Print each entry in full, word for word, with no pictures in the result.

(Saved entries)
* * *

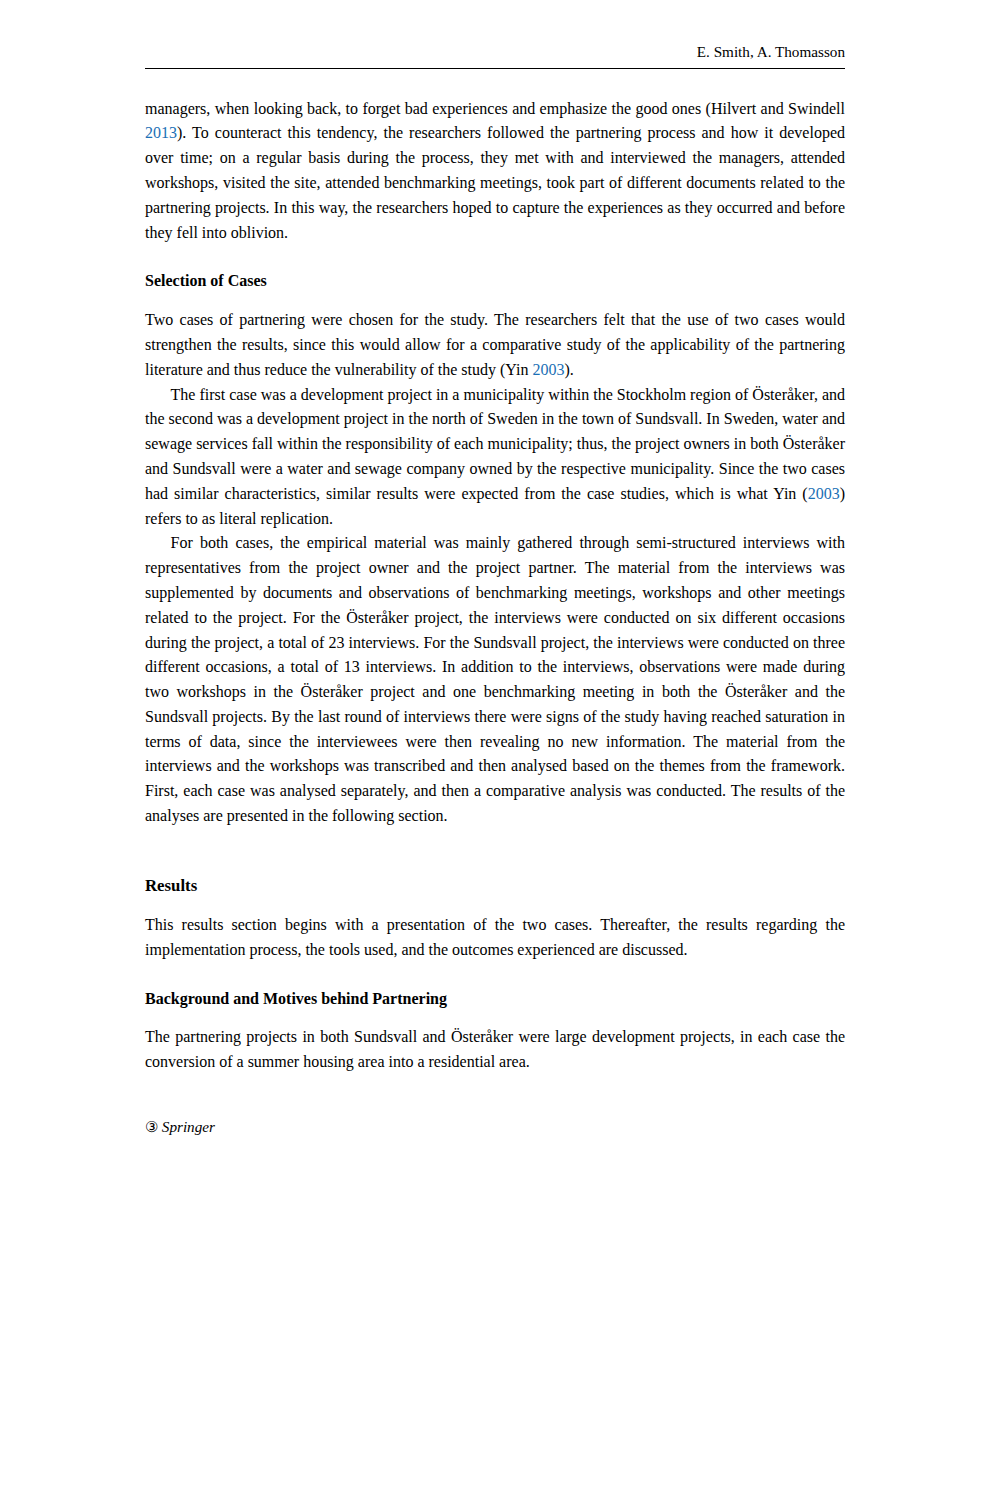E. Smith, A. Thomasson
managers, when looking back, to forget bad experiences and emphasize the good ones (Hilvert and Swindell 2013). To counteract this tendency, the researchers followed the partnering process and how it developed over time; on a regular basis during the process, they met with and interviewed the managers, attended workshops, visited the site, attended benchmarking meetings, took part of different documents related to the partnering projects. In this way, the researchers hoped to capture the experiences as they occurred and before they fell into oblivion.
Selection of Cases
Two cases of partnering were chosen for the study. The researchers felt that the use of two cases would strengthen the results, since this would allow for a comparative study of the applicability of the partnering literature and thus reduce the vulnerability of the study (Yin 2003).
The first case was a development project in a municipality within the Stockholm region of Österåker, and the second was a development project in the north of Sweden in the town of Sundsvall. In Sweden, water and sewage services fall within the responsibility of each municipality; thus, the project owners in both Österåker and Sundsvall were a water and sewage company owned by the respective municipality. Since the two cases had similar characteristics, similar results were expected from the case studies, which is what Yin (2003) refers to as literal replication.
For both cases, the empirical material was mainly gathered through semi-structured interviews with representatives from the project owner and the project partner. The material from the interviews was supplemented by documents and observations of benchmarking meetings, workshops and other meetings related to the project. For the Österåker project, the interviews were conducted on six different occasions during the project, a total of 23 interviews. For the Sundsvall project, the interviews were conducted on three different occasions, a total of 13 interviews. In addition to the interviews, observations were made during two workshops in the Österåker project and one benchmarking meeting in both the Österåker and the Sundsvall projects. By the last round of interviews there were signs of the study having reached saturation in terms of data, since the interviewees were then revealing no new information. The material from the interviews and the workshops was transcribed and then analysed based on the themes from the framework. First, each case was analysed separately, and then a comparative analysis was conducted. The results of the analyses are presented in the following section.
Results
This results section begins with a presentation of the two cases. Thereafter, the results regarding the implementation process, the tools used, and the outcomes experienced are discussed.
Background and Motives behind Partnering
The partnering projects in both Sundsvall and Österåker were large development projects, in each case the conversion of a summer housing area into a residential area.
③ Springer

* * *

* **Result below**:
E. Smith, A. Thomasson
managers, when looking back, to forget bad experiences and emphasize the good ones (Hilvert and Swindell 2013). To counteract this tendency, the researchers followed the partnering process and how it developed over time; on a regular basis during the process, they met with and interviewed the managers, attended workshops, visited the site, attended benchmarking meetings, took part of different documents related to the partnering projects. In this way, the researchers hoped to capture the experiences as they occurred and before they fell into oblivion.
Selection of Cases
Two cases of partnering were chosen for the study. The researchers felt that the use of two cases would strengthen the results, since this would allow for a comparative study of the applicability of the partnering literature and thus reduce the vulnerability of the study (Yin 2003).
The first case was a development project in a municipality within the Stockholm region of Österåker, and the second was a development project in the north of Sweden in the town of Sundsvall. In Sweden, water and sewage services fall within the responsibility of each municipality; thus, the project owners in both Österåker and Sundsvall were a water and sewage company owned by the respective municipality. Since the two cases had similar characteristics, similar results were expected from the case studies, which is what Yin (2003) refers to as literal replication.
For both cases, the empirical material was mainly gathered through semi-structured interviews with representatives from the project owner and the project partner. The material from the interviews was supplemented by documents and observations of benchmarking meetings, workshops and other meetings related to the project. For the Österåker project, the interviews were conducted on six different occasions during the project, a total of 23 interviews. For the Sundsvall project, the interviews were conducted on three different occasions, a total of 13 interviews. In addition to the interviews, observations were made during two workshops in the Österåker project and one benchmarking meeting in both the Österåker and the Sundsvall projects. By the last round of interviews there were signs of the study having reached saturation in terms of data, since the interviewees were then revealing no new information. The material from the interviews and the workshops was transcribed and then analysed based on the themes from the framework. First, each case was analysed separately, and then a comparative analysis was conducted. The results of the analyses are presented in the following section.
Results
This results section begins with a presentation of the two cases. Thereafter, the results regarding the implementation process, the tools used, and the outcomes experienced are discussed.
Background and Motives behind Partnering
The partnering projects in both Sundsvall and Österåker were large development projects, in each case the conversion of a summer housing area into a residential area.
③ Springer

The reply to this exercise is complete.